Collected data:
_ _ _ _ _ _ _

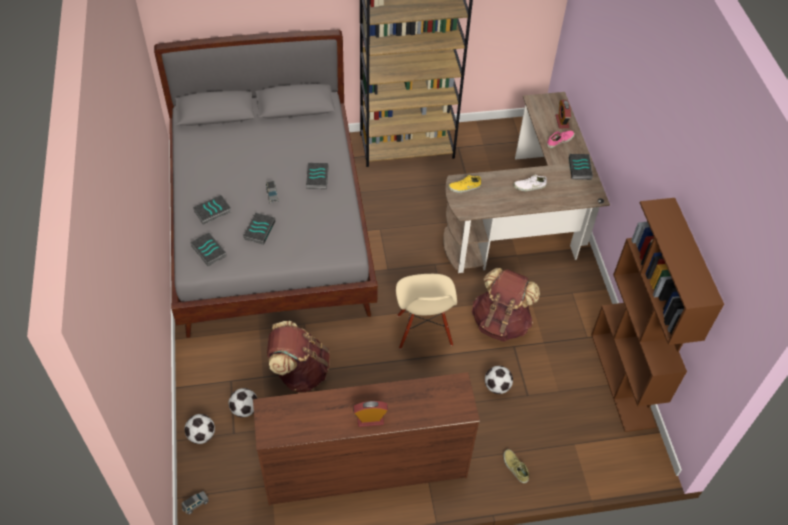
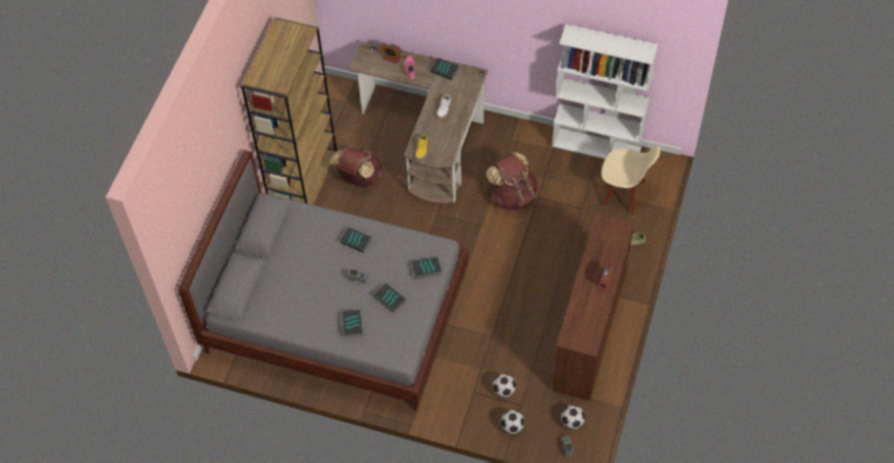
camera: 60 degrees left, 5 degrees up
(207, 251) = (392, 340): book -> book (426, 269)
(299, 372) = (489, 342): brown backpack -> brown backpack (359, 178)
(423, 330) = (494, 247): beige chair -> beige chair (624, 195)
(497, 387) = (565, 223): football -> football (572, 422)
(623, 380) = (597, 146): brown bookcase -> white bookcase

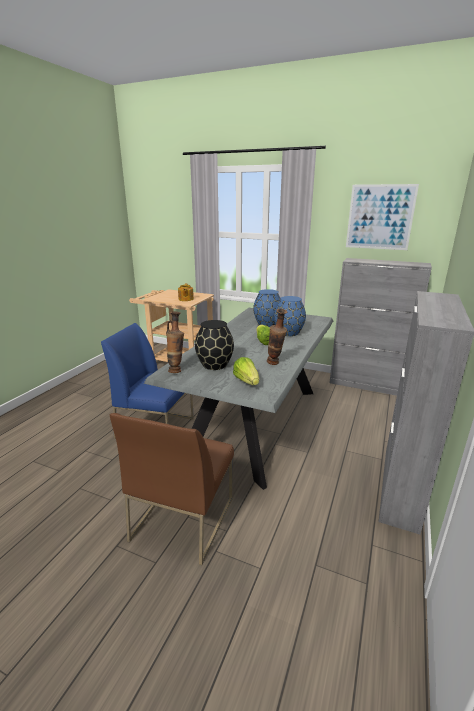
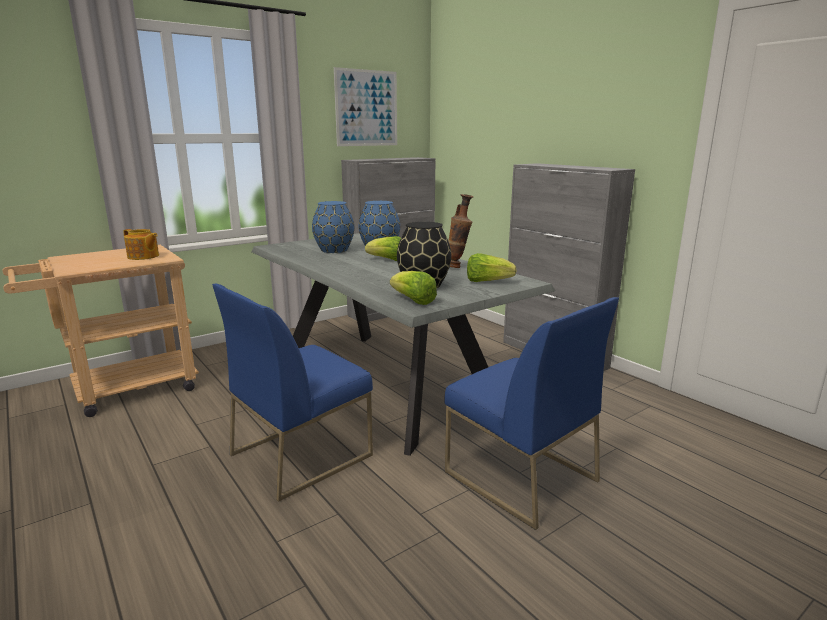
camera: 60 degrees left, 5 degrees down
(176, 370) = (413, 301): vase -> lettuce
(182, 518) = (519, 476): brown chair -> blue chair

_ _ _ _ _ _ _

### Task:
Although pictures appear among the entries, please set down only the lines from the one with "(207, 251) = (392, 340): book" up to and including the one with "(176, 370) = (413, 301): vase -> lettuce", word for word.

### Your response:
(207, 251) = (392, 340): book -> book (426, 269)
(299, 372) = (489, 342): brown backpack -> brown backpack (359, 178)
(423, 330) = (494, 247): beige chair -> beige chair (624, 195)
(497, 387) = (565, 223): football -> football (572, 422)
(623, 380) = (597, 146): brown bookcase -> white bookcase

camera: 60 degrees left, 5 degrees down
(176, 370) = (413, 301): vase -> lettuce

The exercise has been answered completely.